* REQUIREMENT
Please retype the records below word for word, leaving the pictures out of your answer.

* RECORD EXCERPTS
────

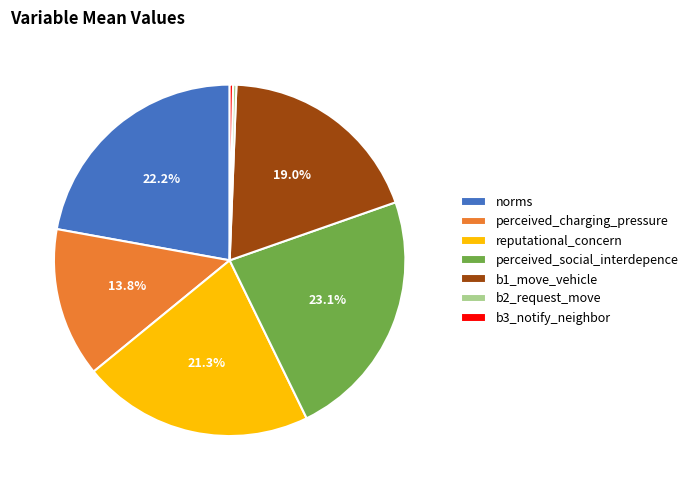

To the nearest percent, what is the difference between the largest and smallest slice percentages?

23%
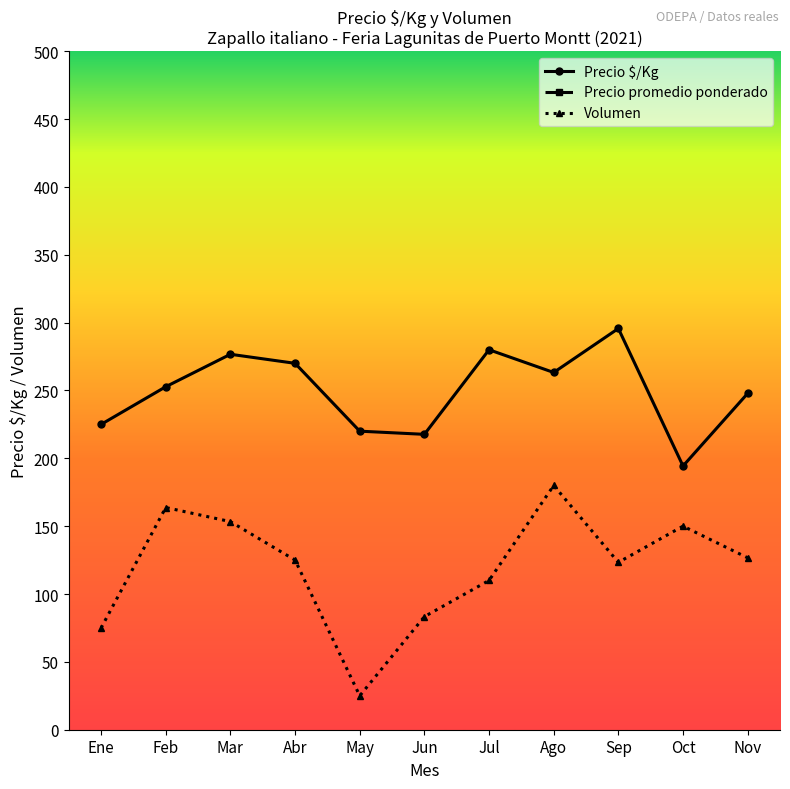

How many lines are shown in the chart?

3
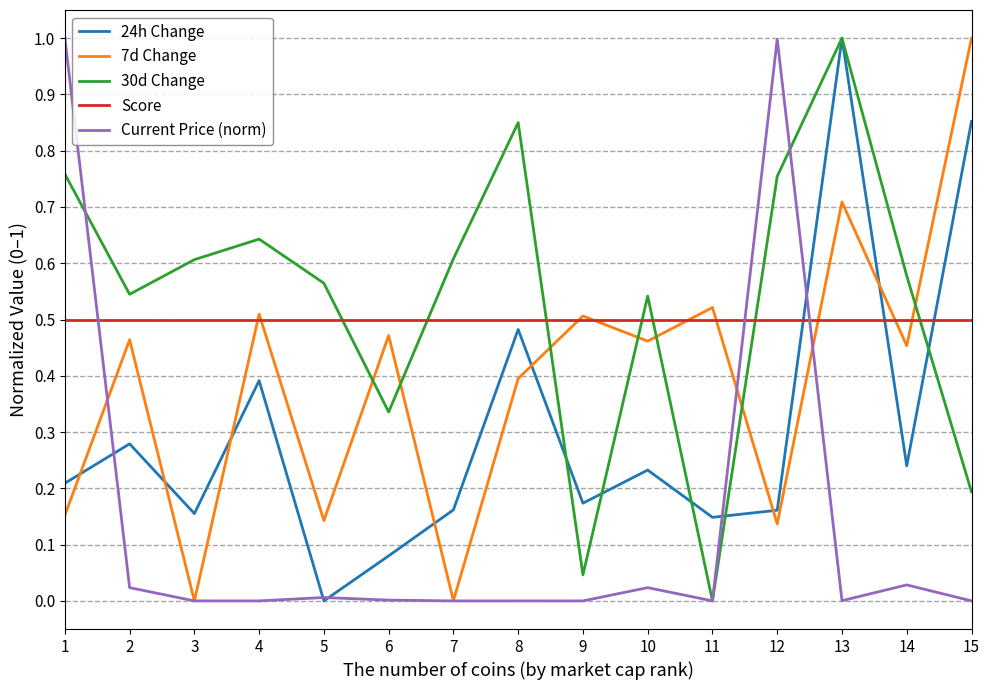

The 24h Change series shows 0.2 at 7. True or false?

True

────

* ANSWER
To the nearest percent, what is the difference between the largest and smallest slice percentages?

23%

How many lines are shown in the chart?

3

The 24h Change series shows 0.2 at 7. True or false?

True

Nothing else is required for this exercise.